Source information: Begin

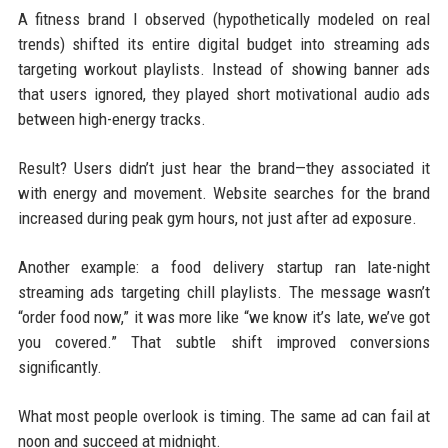
A fitness brand I observed (hypothetically modeled on real
trends) shifted its entire digital budget into streaming ads
targeting workout playlists. Instead of showing banner ads
that users ignored, they played short motivational audio ads
between high-energy tracks.
Result? Users didn’t just hear the brand—they associated it
with energy and movement. Website searches for the brand
increased during peak gym hours, not just after ad exposure.
Another example: a food delivery startup ran late-night
streaming ads targeting chill playlists. The message wasn’t
“order food now,” it was more like “we know it’s late, we’ve got
you covered.” That subtle shift improved conversions
significantly.
What most people overlook is timing. The same ad can fail at
noon and succeed at midnight.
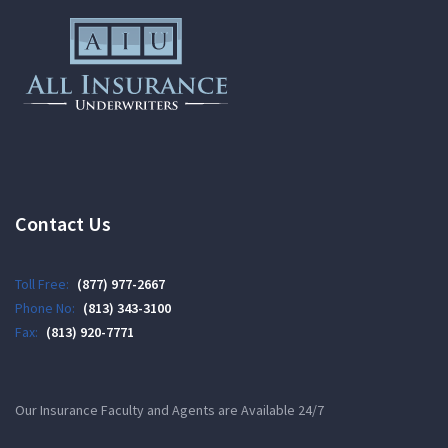
Contact Us
Toll Free:
(877) 977-2667
Phone No:
(813) 343-3100
Fax:
(813) 920-7771
Our Insurance Faculty and Agents are Available 24/7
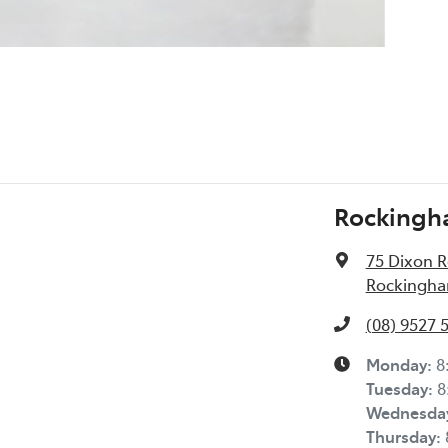
Rockingh
75 Dixon 
Rockingha
(08) 9527 
Monday
:
8
Tuesday
:
8
Wednesda
Thursday
:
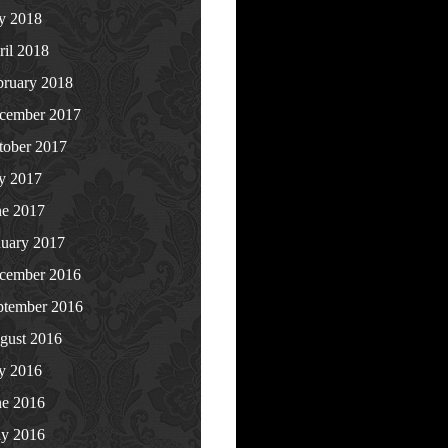
ly 2018
ril 2018
bruary 2018
cember 2017
tober 2017
ly 2017
ne 2017
nuary 2017
cember 2016
ptember 2016
gust 2016
ly 2016
ne 2016
y 2016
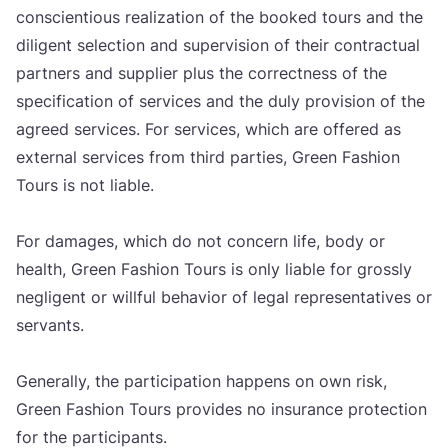
con­s­ci­en­ti­ous reali­za­ti­on of the booked tours and the
dili­gent selec­ti­on and super­vi­si­on of the­ir con­trac­tu­al
part­ners and sup­pli­er plus the cor­rec­t­ness of the
spe­ci­fi­ca­ti­on of ser­vi­ces and the duly pro­vi­si­on of the
agre­ed ser­vi­ces. For ser­vi­ces, which are offe­red as
exter­nal ser­vi­ces from third par­ti­es, Gre­en Fashi­on
Tours is not liable.
For dama­ges, which do not con­cern life, body or
heal­th, Gre­en Fashi­on Tours is only liable for gro­ss­ly
negli­gent or wil­l­ful beha­vi­or of legal repre­sen­ta­ti­ves or
ser­vants.
Gene­ral­ly, the par­ti­ci­pa­ti­on hap­pens on own risk,
Gre­en Fashi­on Tours pro­vi­des no insu­ran­ce pro­tec­ti­on
for the par­ti­ci­pants.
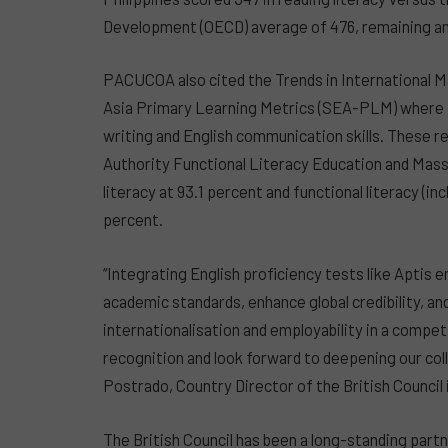
Development (OECD) average of 476, remaining am
PACUCOA also cited the Trends in International 
Asia Primary Learning Metrics (SEA-PLM) where t
writing and English communication skills. These re
Authority Functional Literacy Education and Mas
literacy at 93.1 percent and functional literacy (in
percent.
“Integrating English proficiency tests like Aptis 
academic standards, enhance global credibility, and
internationalisation and employability in a compet
recognition and look forward to deepening our col
Postrado, Country Director of the British Council i
The British Council has been a long-standing partn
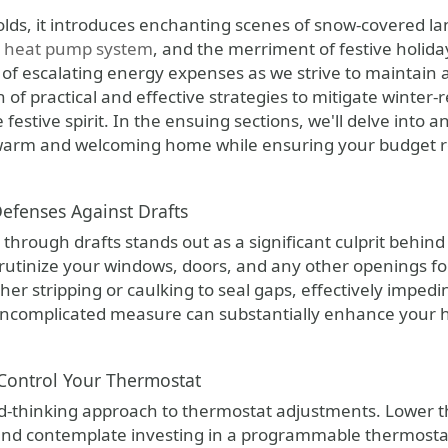
er heat pump system
, and the merriment of festive holida
 of escalating energy expenses as we strive to maintain 
h of practical and effective strategies to mitigate winte
 festive spirit. In the ensuing sections, we'll delve into a
 warm and welcoming home while ensuring your budget 
Defenses Against Drafts
through drafts stands out as a significant culprit behind
utinize your windows, doors, and any other openings for p
er stripping or caulking to seal gaps, effectively impedi
s uncomplicated measure can substantially enhance your 
 Control Your Thermostat
d-thinking approach to thermostat adjustments. Lower 
and contemplate investing in a programmable thermostat.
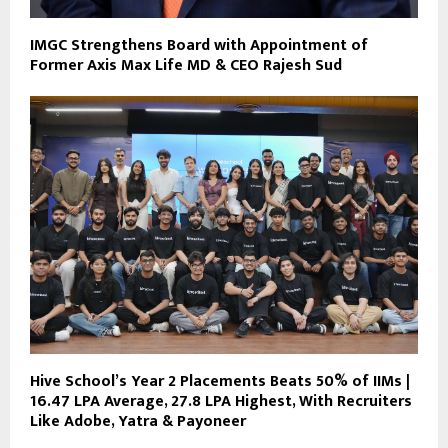
IMGC Strengthens Board with Appointment of
Former Axis Max Life MD & CEO Rajesh Sud
Hive School’s Year 2 Placements Beats 50% of IIMs |
₹16.47 LPA Average, ₹27.8 LPA Highest, With Recruiters
Like Adobe, Yatra & Payoneer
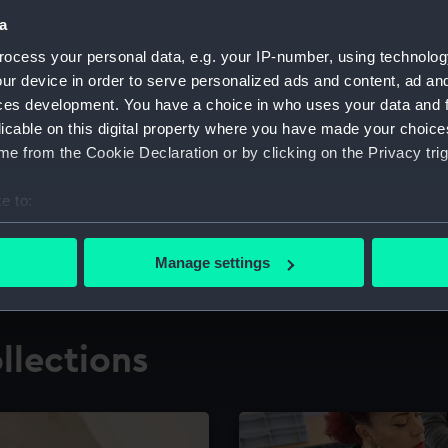
a
ocess your personal data, e.g. your IP-number, using technolog
for research
The Caird Librar
ur device in order to serve personalized ads and content, ad a
ces development. You have a choice in who uses your data and 
ing maritime history,
Visit the world's largest 
the National Maritime M
licable on this digital property where you have made your choic
e from the Cookie Declaration or by clicking on the Privacy trig
e to:
bout your geographical location which can be accurate to within 
 actively scanning it for specific characteristics (fingerprinting)
Manage settings
 personal data is processed and set your preferences in the
det
 make our websites work correctly for you.
llections
cookies to remember your preferences, understand how our websit
ookies to tailor our marketing to your interests and deliver emb
e to allow all cookies, change your preferences or opt-out at an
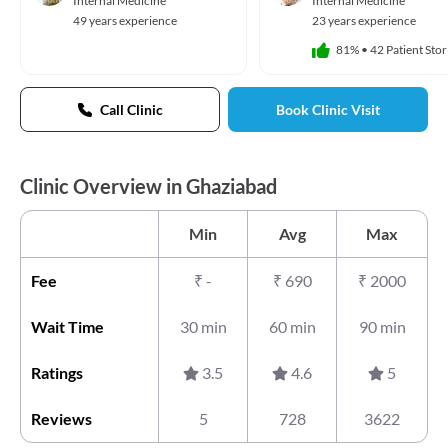
Internal Medicine
Internal Medicine
49 years experience
23 years experience
81%
•
42 Patient Stor
Call Clinic
Book Clinic Visit
Clinic Overview in Ghaziabad
Min
Avg
Max
Fee
₹
-
₹
690
₹
2000
Wait Time
30 min
60 min
90 min
Ratings
3.5
4.6
5
Reviews
5
728
3622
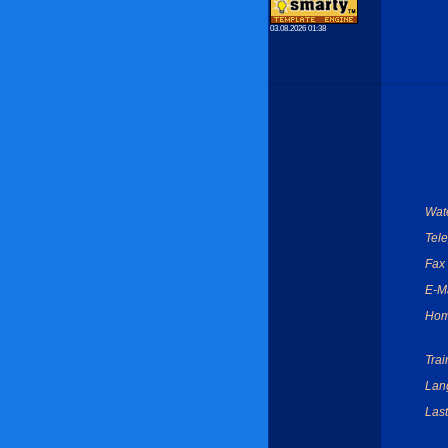
03.08.2026 01:38
Wate
Tel
Fax
E-Ma
Hom
Trai
Lan
Last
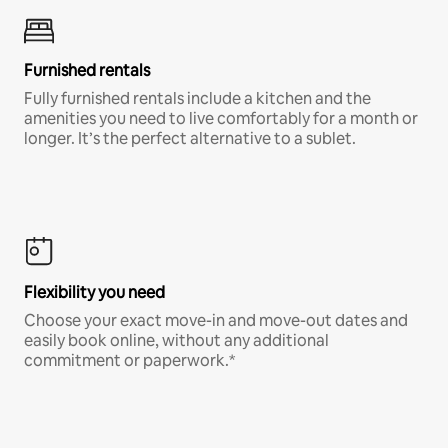
Furnished rentals
Fully furnished rentals include a kitchen and the
amenities you need to live comfortably for a month or
longer. It’s the perfect alternative to a sublet.
Flexibility you need
Choose your exact move-in and move-out dates and
easily book online, without any additional
commitment or paperwork.*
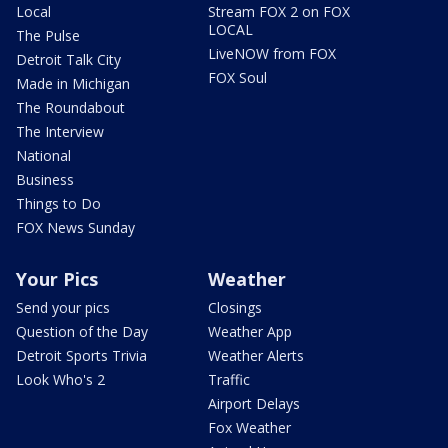
Local
Stream FOX 2 on FOX
LOCAL
The Pulse
LiveNOW from FOX
Detroit Talk City
FOX Soul
Made in Michigan
The Roundabout
The Interview
National
Business
Things to Do
FOX News Sunday
Your Pics
Weather
Send your pics
Closings
Question of the Day
Weather App
Detroit Sports Trivia
Weather Alerts
Look Who's 2
Traffic
Airport Delays
Fox Weather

Source information: End

**Problem description:** The material must be returned exactly, with its pictures omitted.

**Result of this task:**
A fitness brand I observed (hypothetically modeled on real
trends) shifted its entire digital budget into streaming ads
targeting workout playlists. Instead of showing banner ads
that users ignored, they played short motivational audio ads
between high-energy tracks.
Result? Users didn’t just hear the brand—they associated it
with energy and movement. Website searches for the brand
increased during peak gym hours, not just after ad exposure.
Another example: a food delivery startup ran late-night
streaming ads targeting chill playlists. The message wasn’t
“order food now,” it was more like “we know it’s late, we’ve got
you covered.” That subtle shift improved conversions
significantly.
What most people overlook is timing. The same ad can fail at
noon and succeed at midnight.
Contact Us
Toll Free:
(877) 977-2667
Phone No:
(813) 343-3100
Fax:
(813) 920-7771
Our Insurance Faculty and Agents are Available 24/7
Rockingh
75 Dixon 
Rockingha
(08) 9527 
Monday
:
8
Tuesday
:
8
Wednesda
Thursday
:
ly 2018
ril 2018
bruary 2018
cember 2017
tober 2017
ly 2017
ne 2017
nuary 2017
cember 2016
ptember 2016
gust 2016
ly 2016
ne 2016
y 2016
con­s­ci­en­ti­ous reali­za­ti­on of the booked tours and the
dili­gent selec­ti­on and super­vi­si­on of the­ir con­trac­tu­al
part­ners and sup­pli­er plus the cor­rec­t­ness of the
spe­ci­fi­ca­ti­on of ser­vi­ces and the duly pro­vi­si­on of the
agre­ed ser­vi­ces. For ser­vi­ces, which are offe­red as
exter­nal ser­vi­ces from third par­ti­es, Gre­en Fashi­on
Tours is not liable.
For dama­ges, which do not con­cern life, body or
heal­th, Gre­en Fashi­on Tours is only liable for gro­ss­ly
negli­gent or wil­l­ful beha­vi­or of legal repre­sen­ta­ti­ves or
ser­vants.
Gene­ral­ly, the par­ti­ci­pa­ti­on hap­pens on own risk,
Gre­en Fashi­on Tours pro­vi­des no insu­ran­ce pro­tec­ti­on
for the par­ti­ci­pants.
Development (OECD) average of 476, remaining am
PACUCOA also cited the Trends in International 
Asia Primary Learning Metrics (SEA-PLM) where t
writing and English communication skills. These re
Authority Functional Literacy Education and Mas
literacy at 93.1 percent and functional literacy (in
percent.
“Integrating English proficiency tests like Aptis 
academic standards, enhance global credibility, and
internationalisation and employability in a compet
recognition and look forward to deepening our col
Postrado, Country Director of the British Council i
The British Council has been a long-standing partn
er heat pump system
, and the merriment of festive holida
 of escalating energy expenses as we strive to maintain 
h of practical and effective strategies to mitigate winte
 festive spirit. In the ensuing sections, we'll delve into a
 warm and welcoming home while ensuring your budget 
Defenses Against Drafts
through drafts stands out as a significant culprit behind
utinize your windows, doors, and any other openings for p
er stripping or caulking to seal gaps, effectively impedi
s uncomplicated measure can substantially enhance your 
 Control Your Thermostat
d-thinking approach to thermostat adjustments. Lower 
and contemplate investing in a programmable thermostat.
IMGC Strengthens Board with Appointment of
Former Axis Max Life MD & CEO Rajesh Sud
Hive School’s Year 2 Placements Beats 50% of IIMs |
₹16.47 LPA Average, ₹27.8 LPA Highest, With Recruiters
Like Adobe, Yatra & Payoneer
a
ocess your personal data, e.g. your IP-number, using technolog
for research
The Caird Librar
ur device in order to serve personalized ads and content, ad a
ces development. You have a choice in who uses your data and 
ing maritime history,
Visit the world's largest 
the National Maritime M
licable on this digital property where you have made your choic
e from the Cookie Declaration or by clicking on the Privacy trig
e to:
bout your geographical location which can be accurate to within 
 actively scanning it for specific characteristics (fingerprinting)
Manage settings
 personal data is processed and set your preferences in the
det
 make our websites work correctly for you.
llections
cookies to remember your preferences, understand how our websit
ookies to tailor our marketing to your interests and deliver emb
e to allow all cookies, change your preferences or opt-out at an
Internal Medicine
Internal Medicine
49 years experience
23 years experience
81%
•
42 Patient Stor
Call Clinic
Book Clinic Visit
Clinic Overview in Ghaziabad
Min
Avg
Max
Fee
₹
-
₹
690
₹
2000
Wait Time
30 min
60 min
90 min
Ratings
3.5
4.6
5
Reviews
5
728
3622
03.08.2026 01:38
Wate
Tel
Fax
E-Ma
Hom
Trai
Lan
Last
Furnished rentals
Fully furnished rentals include a kitchen and the
amenities you need to live comfortably for a month or
longer. It’s the perfect alternative to a sublet.
Flexibility you need
Choose your exact move-in and move-out dates and
easily book online, without any additional
commitment or paperwork.*
Local
Stream FOX 2 on FOX
LOCAL
The Pulse
LiveNOW from FOX
Detroit Talk City
FOX Soul
Made in Michigan
The Roundabout
The Interview
National
Business
Things to Do
FOX News Sunday
Your Pics
Weather
Send your pics
Closings
Question of the Day
Weather App
Detroit Sports Trivia
Weather Alerts
Look Who's 2
Traffic
Airport Delays
Fox Weather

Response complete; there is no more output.